For the given integral the integrand can be written as $\mathrm{sin}\left(x\right){\mathrm{sin}}^{4}\left(x\right)=\mathrm{sin}\left(x\right){\left(1-{\mathrm{cos}}^{2}\left(x\right)\right)}^{2}$.
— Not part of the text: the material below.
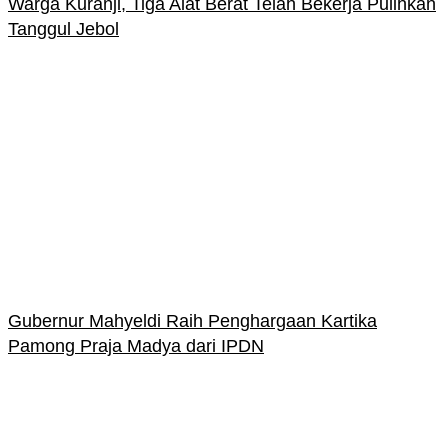
Warga Kuranji, Tiga Alat Berat Telah Bekerja Pulihkan
Tanggul Jebol
Gubernur Mahyeldi Raih Penghargaan Kartika
Pamong Praja Madya dari IPDN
Then the substitution $u=\mathrm{cos}\left(x\right)$ will simplify the integrand expression.
Step 2
The given indefinite integral to be evaluated is $\int {\mathrm{sin}}^{5}\left(x\right)dx$. This can be rewritten as $\int \mathrm{sin}\left(x\right){\left(1-{\mathrm{cos}}^{2}\left(x\right)\right)}^{2}dx$.Use the substitution $u=\mathrm{cos}\left(x\right)$. Differentiating this gives $-du=\mathrm{sin}\left(x\right)dx$.Substitute this in the integral and evaluate the integral.
$\int {\mathrm{sin}}^{5}\left(x\right)dx=\int \mathrm{sin}\left(x\right){\left(1-{\mathrm{cos}}^{2}\left(x\right)\right)}^{2}dx$
$=-\int {\left(1-{u}^{2}\right)}^{2}du$
$=-\int \left(1+{u}^{4}-2{u}^{2}\right)du$
$=-u-\frac{{u}^{5}}{5}+\frac{2{u}^{3}}{3}+C$
$=-\mathrm{cos}\left(x\right)-\frac{{\mathrm{cos}}^{5}\left(x\right)}{5}+\frac{2{\mathrm{cos}}^{3}\left(x\right)}{3}+C$